Job: Once the line containing "cell phone: present [144,397,232,441]" has been printed, stop; print every line before it exactly, starting at the top of the material below.

::::

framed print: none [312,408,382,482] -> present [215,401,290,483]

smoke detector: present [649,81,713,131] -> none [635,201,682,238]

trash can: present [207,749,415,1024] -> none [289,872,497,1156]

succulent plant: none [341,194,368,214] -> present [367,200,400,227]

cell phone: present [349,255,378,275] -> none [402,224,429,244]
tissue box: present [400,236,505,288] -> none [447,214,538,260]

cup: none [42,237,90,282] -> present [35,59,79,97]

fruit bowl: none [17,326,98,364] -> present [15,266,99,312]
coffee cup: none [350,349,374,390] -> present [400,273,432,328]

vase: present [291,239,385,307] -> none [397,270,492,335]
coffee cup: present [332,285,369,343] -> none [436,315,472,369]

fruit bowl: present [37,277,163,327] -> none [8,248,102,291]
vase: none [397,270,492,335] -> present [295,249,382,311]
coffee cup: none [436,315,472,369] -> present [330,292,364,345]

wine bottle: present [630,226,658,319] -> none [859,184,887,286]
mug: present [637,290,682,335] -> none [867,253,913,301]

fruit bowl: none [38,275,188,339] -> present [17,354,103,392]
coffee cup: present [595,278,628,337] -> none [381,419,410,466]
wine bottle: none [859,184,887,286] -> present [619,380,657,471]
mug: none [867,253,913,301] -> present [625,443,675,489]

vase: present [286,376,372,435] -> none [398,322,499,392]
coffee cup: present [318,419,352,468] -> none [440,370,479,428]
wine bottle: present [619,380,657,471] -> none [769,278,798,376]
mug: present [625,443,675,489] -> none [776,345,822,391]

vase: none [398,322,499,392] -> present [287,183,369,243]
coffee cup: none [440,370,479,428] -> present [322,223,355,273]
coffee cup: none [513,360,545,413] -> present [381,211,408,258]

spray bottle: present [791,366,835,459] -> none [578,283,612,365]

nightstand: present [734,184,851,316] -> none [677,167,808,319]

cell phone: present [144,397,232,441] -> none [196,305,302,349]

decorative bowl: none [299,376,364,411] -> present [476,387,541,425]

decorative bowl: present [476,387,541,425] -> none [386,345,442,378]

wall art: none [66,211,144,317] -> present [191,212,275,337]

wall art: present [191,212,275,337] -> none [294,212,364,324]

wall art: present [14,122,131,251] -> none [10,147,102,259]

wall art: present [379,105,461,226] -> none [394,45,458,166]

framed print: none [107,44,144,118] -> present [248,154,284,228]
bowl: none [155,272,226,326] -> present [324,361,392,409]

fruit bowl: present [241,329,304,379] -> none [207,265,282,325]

::::

Response below:
framed print: none [312,408,382,482] -> present [215,401,290,483]

smoke detector: present [649,81,713,131] -> none [635,201,682,238]

trash can: present [207,749,415,1024] -> none [289,872,497,1156]

succulent plant: none [341,194,368,214] -> present [367,200,400,227]

cell phone: present [349,255,378,275] -> none [402,224,429,244]
tissue box: present [400,236,505,288] -> none [447,214,538,260]

cup: none [42,237,90,282] -> present [35,59,79,97]

fruit bowl: none [17,326,98,364] -> present [15,266,99,312]
coffee cup: none [350,349,374,390] -> present [400,273,432,328]

vase: present [291,239,385,307] -> none [397,270,492,335]
coffee cup: present [332,285,369,343] -> none [436,315,472,369]

fruit bowl: present [37,277,163,327] -> none [8,248,102,291]
vase: none [397,270,492,335] -> present [295,249,382,311]
coffee cup: none [436,315,472,369] -> present [330,292,364,345]

wine bottle: present [630,226,658,319] -> none [859,184,887,286]
mug: present [637,290,682,335] -> none [867,253,913,301]

fruit bowl: none [38,275,188,339] -> present [17,354,103,392]
coffee cup: present [595,278,628,337] -> none [381,419,410,466]
wine bottle: none [859,184,887,286] -> present [619,380,657,471]
mug: none [867,253,913,301] -> present [625,443,675,489]

vase: present [286,376,372,435] -> none [398,322,499,392]
coffee cup: present [318,419,352,468] -> none [440,370,479,428]
wine bottle: present [619,380,657,471] -> none [769,278,798,376]
mug: present [625,443,675,489] -> none [776,345,822,391]

vase: none [398,322,499,392] -> present [287,183,369,243]
coffee cup: none [440,370,479,428] -> present [322,223,355,273]
coffee cup: none [513,360,545,413] -> present [381,211,408,258]

spray bottle: present [791,366,835,459] -> none [578,283,612,365]

nightstand: present [734,184,851,316] -> none [677,167,808,319]

cell phone: present [144,397,232,441] -> none [196,305,302,349]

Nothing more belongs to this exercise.